Un hombre asesina a su mujer sin más motivo que los celos. En prisión, arrepentido y loco, cada noche baila sólo pero dice danzar con su esposa. La historia la relataron los reclusos al cantautor Víctor Heredia durante sus recitales por las cárceles argentinas, así surgió la idea de componer “Bailando con tu sombra” o “Alelí”. Con la metálica tensión de las seis cuerdas estremece oírle a Heredia: “Ya sabrá el infierno como hacer para aceptar, que baile en mi celda con tu sombra sin parar…”

El salsero Tito Nieves evoca a su hijo, muerto por el cáncer a los huesos, en la canción “Fabricando Fantasías”. Beto Cuevas le regala “Mas allá” a la fan que se suicidó por temor a nunca conocer al entonces vocalista de “La Ley”. Antes de los Fabulosos Cadillacs, Vicentico, con diecisiete años elaboró “Basta de llamarme así” al haber visto morir a su hermana Tamara por sobredosis...

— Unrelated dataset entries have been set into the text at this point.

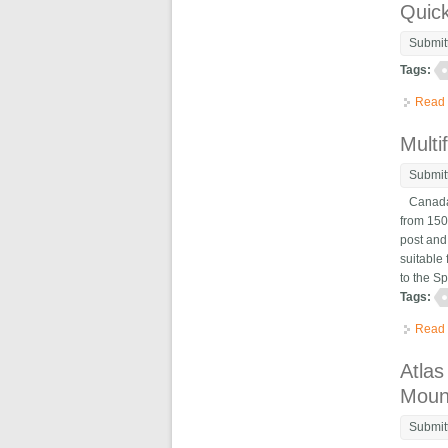
Quic
Submit
Tags:
Read
Multi
Submit
Canada,
from 150
post and
suitable
to the Sp
Tags:
Read
Atlas
Moun
Submit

Voy a la caza de más canciones con esqueletos, telarañas y brumas entre las líneas de sus pentagramas, para leer los armónicos epitafios, romper la podrida madera de sus misterios y ver a los habitantes de esos féretros sonoros. Yo recorro el último arpegio, mis dedos están resentidos y amoratados, el sonido aún permanece en el aire, confuso, ingrávido e inasible como un fantasma.